Las entidades financieras han buscado la forma de ofrecer créditos a los usuarios, disminuyendo la cantidad de requisitos exigidos y el tiempo de respuesta sobre la aprobación del crédito.

Un crédito rápido está diseñado bajo estas dos características, con el objetivo de conceder a la persona una determinada suma de dinero para que resuelva un problema inesperado, por lo que no se exige la misma cantidad de requisitos que en los otros tipos de créditos y el tiempo de respuesta es mucho más corto. Realmente los créditos rápidos ofrecen una solución para obtener la financiación necesaria para nuestro ámbito personal o profesional.

Generalmente, estos créditos se otorgan a clientes que si bien no tienen un gran patrimonio, pueden demostrar que tienen las condiciones para pagar, por ejemplo, con un empleo fijo que implica un ingreso mensual, o con algún bien importante que pueden usar como garantía.

Ventajas

Las ventajas de los créditos rápidos son muy conocidas. Como sabemos, no hay que entregar grandes recaudos para hacer la solicitud, incluso en algunos casos es posible pedir el préstamo por vía telefónica, o por internet. Igualmente, tampoco se exige contratar productos adicionales con la entidad financiera, ni a una tercera persona como avalador o fiador de nuestro crédito.

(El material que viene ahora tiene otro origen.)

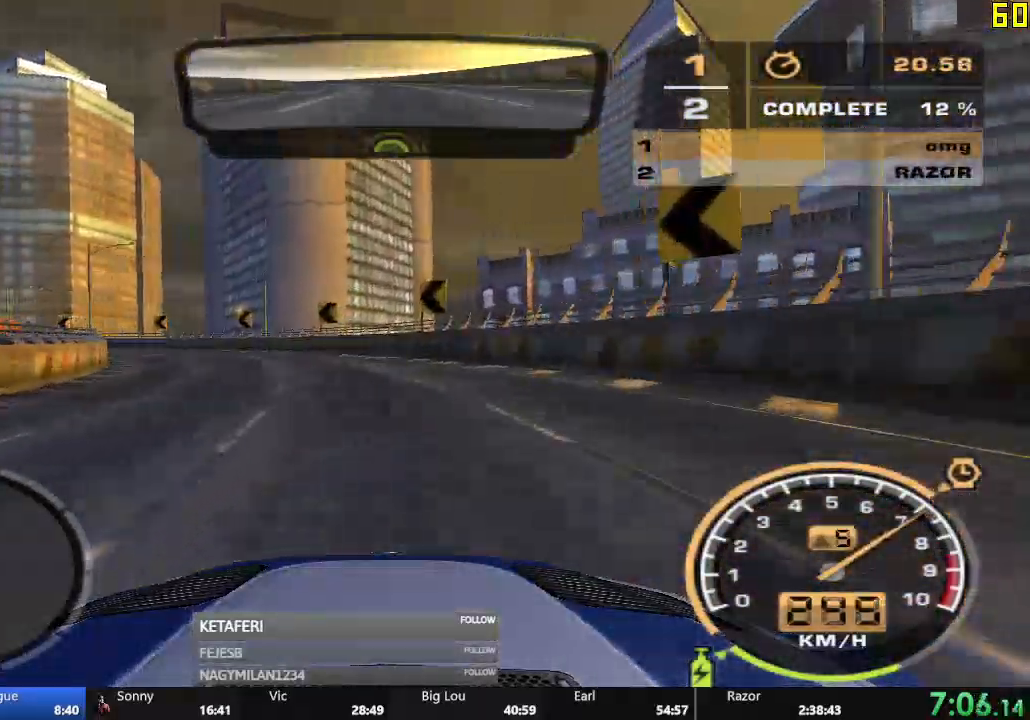
{"buttons": ["R2"], "left_stick": "left", "events": []}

Otra ventaja muy importante, de la que muy pocas personas hablan, es que la entidad financiera no solicita información sobre el uso que tendrá el dinero a prestar. Esto es un gran estímulo para las personas, ya que la mayoría de los bancos solicitan mostrar en qué se gastará el dinero.

Desventajas

Entre las desventajas de estos créditos, encontramos que la tasa de interés de estos, es mucho más elevada que los créditos tradicionales, y el monto del préstamo generalmente no es muy alto, claro está, dependiendo de la entidad financiera donde se realice la solicitud.

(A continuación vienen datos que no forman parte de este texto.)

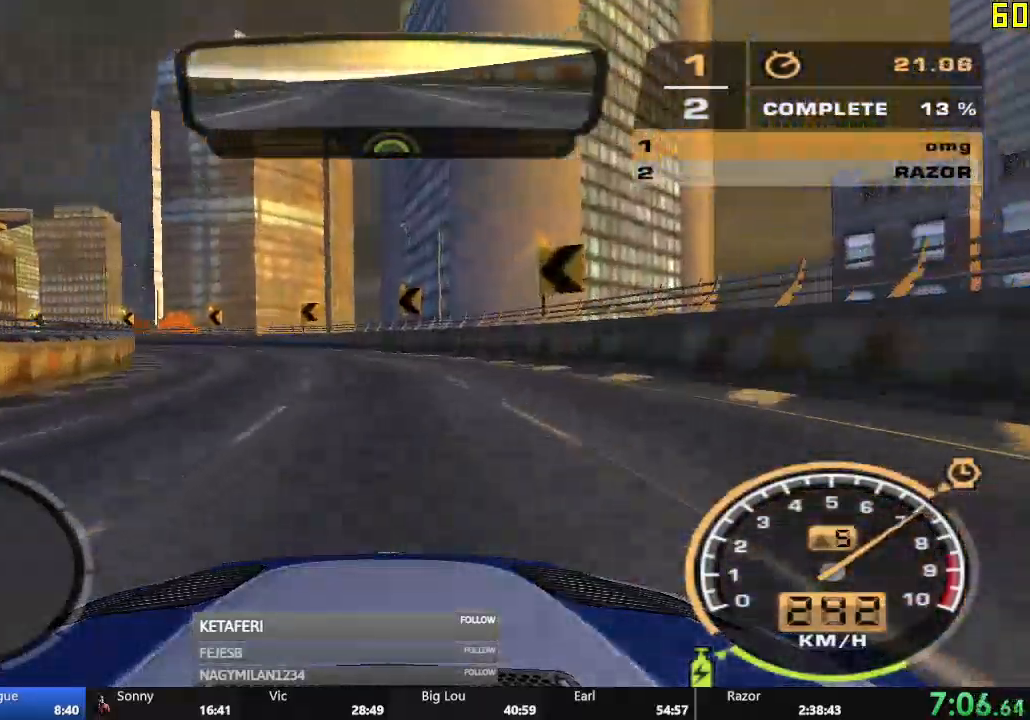
{"buttons": ["L2", "R2"], "left_stick": "left", "events": [[501, "L2", "down"]]}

Por otro lado, en algunos casos la entidad financiera hace una búsqueda del solicitante en listas de morosidad con otras instituciones, y esto puede ser motivo para no conceder el crédito. También es imprescindible tener cómo respaldar el pago, mostrando evidencias de un ingreso mensual.

En suma, estos créditos deben usarse con mucho cuidado, y preferiblemente intentando invertir parte del dinero, esto garantiza que la deuda no será un problema en el futuro.